Shure has created a fully equipped training center at its new Chicago facility.

In addition to the Customer Experience Center, Shure has erected a Training Facility equipped with MXA910 ceiling mics and an automated camera-control system that leverages facial recognition to automatically switch between the presenter up front and those in the audience asking questions.

“We didn’t even really have a great training space in Niles at our headquarters because it’s primarily all shared spaces, so everyone is competing for the same space,” says Renner. “This way, we are able to have a training facility all to ourselves.”

The new Shure facility also features a video-production studio and three Adobe Premiere NLE suites responsible for creating marketing, product-based, training, and social-media content.

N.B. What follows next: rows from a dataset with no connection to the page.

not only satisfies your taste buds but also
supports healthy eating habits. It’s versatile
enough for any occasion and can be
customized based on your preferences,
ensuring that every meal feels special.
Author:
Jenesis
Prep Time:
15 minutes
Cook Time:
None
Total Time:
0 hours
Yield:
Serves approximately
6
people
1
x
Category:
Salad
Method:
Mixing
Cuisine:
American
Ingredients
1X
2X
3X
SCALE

The new Shure Downtown Chicago facility features a full production studio to create a variety of content.

“It’s a real luxury to have this, because we didn’t have a space like it in Niles,” says Renner. “It’s been very active in here, and it’s a lot easier for our team to be downtown because it makes venues a lot more accessible. And then, in addition, they have a video-editing suite, where they have three bays and they can just edit away.”

In addition, Shure’s downtown office includes dedicated work areas for sales, marketing, customer service, and market-development teams; several huddle rooms (each named after a famous Chicago music venue, such as The Metro and the Auditorium Theater); new-age collaborative spaces; and a hub space fully equipped with A/V for larger gatherings. The entire floor features a sound-masking system, which allows all employees to speak at normal levels without bothering others in the workplace.

The Downtown Advantage: Sports Segment Sees the Benefits
For the company’s local M&E and sports pro-audio customers, the new facility is already bearing fruit. It’s walking distance from the majority of the area’s major broadcasters and countless venues in the Theater District and is just a 15-minute drive from Guaranteed Rate Field, Soldier Field, Wrigley Field, and the United Center.

One of four state-of-the-art conference room facilities in Shure’s Customer Experience Center in Downtown Chicago

“It has definitely been easier to facilitate some one-on-one conversations with some of our top end users,” says Bill Ostry, marketing development, Pro Systems Group, Shure. “We’re right in the thick of it with all the different sports [venues]. Since we’ve moved here, I’ve actually facilitated advanced demos on the fly on a game day just a couple hours before it starts. It’s really handy to be down here, because we can just throw [a product] in our bag, hop in a taxi, and be there in 10 minutes.

“That’s made it really beneficial for [customers] and for us, too,” he continues, “because it keeps our one-on-one interaction ongoing. Add in the broadcasters’ being within walking distance, and it’s just a much better placement for all the touchpoints around Chicago for the pro side of things.”

The Downtown Facility Will Continue To Evolve
With the space not even six months old, Shure has plenty planned. Renner expects the company to use its training facility more and more for outside events, especially those aimed at A/V consultants and integrators, as well as for more Wireless Masterclass training sessions.

“It’s exciting to have these [facilities] at our fingertips because it opens up all kinds of new opportunities,” he says. “We can bring some of the local A1s and A2s into the facility to do training right here in the office. That’s not something that would have been available to us before.”